Sunday trade curbs to be suspended

Sunday trading laws will be suspended during the London 2012 Olympics in a bid to cash in on the Games, Chancellor George Osborne is expected to announce in the Budget.

Emergency legislation will be used to lift the six-hour limit on the opening hours for larger stores across the whole of England and Wales on eight weekends covering the Olympics and Paralympics.

Officials hope hundreds of thousands of visitors flooding to the capital for the sporting spectacle will take advantage of late-night shopping in the West End, boosting flagging retail figures.

But the move is bound to meet stiff opposition from church leaders and some Tory backbenchers who have already warned that it was likely to lead to a permanent relaxation. And Labour accused the Chancellor of a "disgraceful breach of the need for a proper consultation and negotiation with trade unions and other groups".

Under the Sunday Trading Act 1994, large shops over 280 square metres in England and Wales are restricted to six hours' continuous trading between 10am and 6pm on Sundays and cannot open at all on Easter Sunday.

Without a change in the law, that would also mean the three biggest souvenir shops at the Olympic village itself in Stratford, east London, would have been forced to close their doors to spectators. Details of the plans emerged as Mr Osborne said in the Budget he wanted "to ensure it is the working person who gets most support".

There was also a need for "major reforms to our planning laws" to encourage foreign investment and create jobs, he told The Sun Sunday. He is due to meet Prime Minister David Cameron, Deputy Prime Minister Nick Clegg and Treasury Chief Secretary Danny Alexander - the so-called "Quad" - to iron out the final details.

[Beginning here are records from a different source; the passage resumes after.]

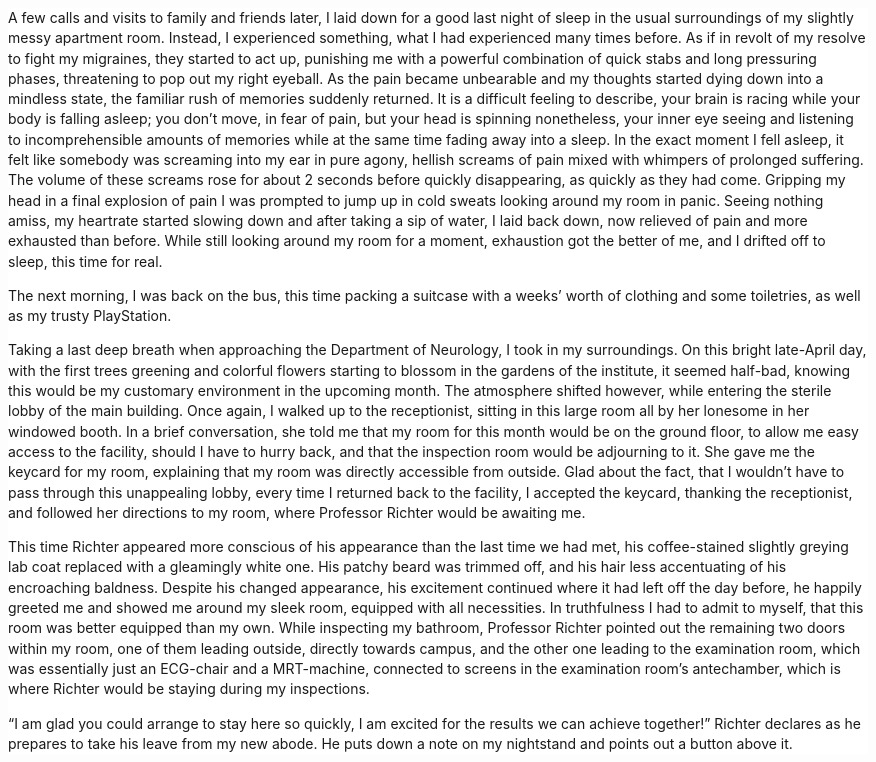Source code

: 
  
A few calls and visits to family and friends later, I laid down for a good last night of sleep in the usual surroundings of my slightly messy apartment room. Instead, I experienced something, what I had experienced many times before. As if in revolt of my resolve to fight my migraines, they started to act up, punishing me with a powerful combination of quick stabs and long pressuring phases, threatening to pop out my right eyeball. As the pain became unbearable and my thoughts started dying down into a mindless state, the familiar rush of memories suddenly returned. It is a difficult feeling to describe, your brain is racing while your body is falling asleep; you don’t move, in fear of pain, but your head is spinning nonetheless, your inner eye seeing and listening to incomprehensible amounts of memories while at the same time fading away into a sleep. In the exact moment I fell asleep, it felt like somebody was screaming into my ear in pure agony, hellish screams of pain mixed with whimpers of prolonged suffering. The volume of these screams rose for about 2 seconds before quickly disappearing, as quickly as they had come. Gripping my head in a final explosion of pain I was prompted to jump up in cold sweats looking around my room in panic. Seeing nothing amiss, my heartrate started slowing down and after taking a sip of water, I laid back down, now relieved of pain and more exhausted than before. While still looking around my room for a moment, exhaustion got the better of me, and I drifted off to sleep, this time for real.
  

  
The next morning, I was back on the bus, this time packing a suitcase with a weeks’ worth of clothing and some toiletries, as well as my trusty PlayStation.
  
Taking a last deep breath when approaching the Department of Neurology, I took in my surroundings. On this bright late-April day, with the first trees greening and colorful flowers starting to blossom in the gardens of the institute, it seemed half-bad, knowing this would be my customary environment in the upcoming month. The atmosphere shifted however, while entering the sterile lobby of the main building. Once again, I walked up to the receptionist, sitting in this large room all by her lonesome in her windowed booth. In a brief conversation, she told me that my room for this month would be on the ground floor, to allow me easy access to the facility, should I have to hurry back, and that the inspection room would be adjourning to it. She gave me the keycard for my room, explaining that my room was directly accessible from outside. Glad about the fact, that I wouldn’t have to pass through this unappealing lobby, every time I returned back to the facility, I accepted the keycard, thanking the receptionist, and followed her directions to my room, where Professor Richter would be awaiting me.
  

  
This time Richter appeared more conscious of his appearance than the last time we had met, his coffee-stained slightly greying lab coat replaced with a gleamingly white one. His patchy beard was trimmed off, and his hair less accentuating of his encroaching baldness. Despite his changed appearance, his excitement continued where it had left off the day before, he happily greeted me and showed me around my sleek room, equipped with all necessities. In truthfulness I had to admit to myself, that this room was better equipped than my own. While inspecting my bathroom, Professor Richter pointed out the remaining two doors within my room, one of them leading outside, directly towards campus, and the other one leading to the examination room, which was essentially just an ECG-chair and a MRT-machine, connected to screens in the examination room’s antechamber, which is where Richter would be staying during my inspections.
  

  
“I am glad you could arrange to stay here so quickly, I am excited for the results we can achieve together!” Richter declares as he prepares to take his leave from my new abode. He puts down a note on my nightstand and points out a button above it.
  
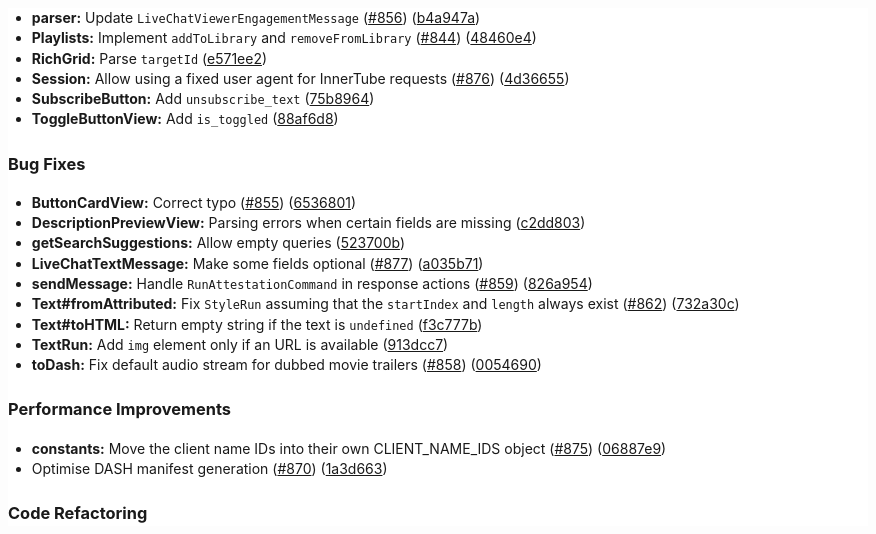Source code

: * **parser:** Update `LiveChatViewerEngagementMessage` ([#856](https://github.com/LuanRT/YouTube.js/issues/856)) ([b4a947a](https://github.com/LuanRT/YouTube.js/commit/b4a947a9eb9dd1ae6e9d1da1a00083ac1afca03e))
* **Playlists:** Implement `addToLibrary` and `removeFromLibrary` ([#844](https://github.com/LuanRT/YouTube.js/issues/844)) ([48460e4](https://github.com/LuanRT/YouTube.js/commit/48460e4184bac0f6626550b80696f950f7626beb))
* **RichGrid:** Parse `targetId` ([e571ee2](https://github.com/LuanRT/YouTube.js/commit/e571ee2426c6003c1bc690cbf98b0ab72ebfaa10))
* **Session:** Allow using a fixed user agent for InnerTube requests ([#876](https://github.com/LuanRT/YouTube.js/issues/876)) ([4d36655](https://github.com/LuanRT/YouTube.js/commit/4d36655b2dad74aeb74e869ca8259e9d13dfb512))
* **SubscribeButton:** Add `unsubscribe_text` ([75b8964](https://github.com/LuanRT/YouTube.js/commit/75b89641805abada1498edebac5b72a40860b215))
* **ToggleButtonView:** Add `is_toggled` ([88af6d8](https://github.com/LuanRT/YouTube.js/commit/88af6d89a56907d6f2263c01fc158400788fb5b4))


### Bug Fixes

* **ButtonCardView:** Correct typo ([#855](https://github.com/LuanRT/YouTube.js/issues/855)) ([6536801](https://github.com/LuanRT/YouTube.js/commit/6536801ec2e4f9b93d1e272b7b04e2777b74abad))
* **DescriptionPreviewView:** Parsing errors when certain fields are missing ([c2dd803](https://github.com/LuanRT/YouTube.js/commit/c2dd803eeaeec3292d92bc0efaaa2404fb87355c))
* **getSearchSuggestions:** Allow empty queries ([523700b](https://github.com/LuanRT/YouTube.js/commit/523700b728e8b2f126b1b6266dc153ad683dcbcb))
* **LiveChatTextMessage:** Make some fields optional ([#877](https://github.com/LuanRT/YouTube.js/issues/877)) ([a035b71](https://github.com/LuanRT/YouTube.js/commit/a035b7169614ac92081b8cb377711d7da559e65b))
* **sendMessage:** Handle `RunAttestationCommand` in response actions ([#859](https://github.com/LuanRT/YouTube.js/issues/859)) ([826a954](https://github.com/LuanRT/YouTube.js/commit/826a9541a44121bafe4ce19f2cd4a68fcabb2384))
* **Text#fromAttributed:** Fix `StyleRun` assuming that the `startIndex` and `length` always exist ([#862](https://github.com/LuanRT/YouTube.js/issues/862)) ([732a30c](https://github.com/LuanRT/YouTube.js/commit/732a30c09f50a9d78d5d1686ffef88a3bde2e53e))
* **Text#toHTML:** Return empty string if the text is `undefined` ([f3c777b](https://github.com/LuanRT/YouTube.js/commit/f3c777b31638cc9c6ce7f4b7ba566ff0534b47dc))
* **TextRun:** Add `img` element only if an URL is available ([913dcc7](https://github.com/LuanRT/YouTube.js/commit/913dcc74eadf1a5df7878688d2c6cf434642f1b5))
* **toDash:** Fix default audio stream for dubbed movie trailers ([#858](https://github.com/LuanRT/YouTube.js/issues/858)) ([0054690](https://github.com/LuanRT/YouTube.js/commit/00546909c02841c7e404766b13f2c02e42e3f6fc))


### Performance Improvements

* **constants:** Move the client name IDs into their own CLIENT_NAME_IDS object ([#875](https://github.com/LuanRT/YouTube.js/issues/875)) ([06887e9](https://github.com/LuanRT/YouTube.js/commit/06887e99fb1c2546e74b5026cb1ae1ce0be2e3e9))
* Optimise DASH manifest generation ([#870](https://github.com/LuanRT/YouTube.js/issues/870)) ([1a3d663](https://github.com/LuanRT/YouTube.js/commit/1a3d663cc56a54b8517eb5f82e7892d37db3082e))


### Code Refactoring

The Budget "scorecard" has already been presented to the Office for Budget Responsibility so it can calculate the economic impact of the proposed changes in time for the set-piece.

It was widely reported at the weekend that Mr Osborne was set to reduce the 50p top rate of income tax - which senior Liberal Democrats have said they would back in return for other measures to target wealth. But a poll found most voters were against a tax cut for £150,000-plus salaries - including half of Tory supporters, with Liberal Democrats the most hostile to the change.

And Mr Osborne also came under a barrage of angry criticism from trade unions over plans to push ahead with reductions in public sector salaries in some poorer parts of the country.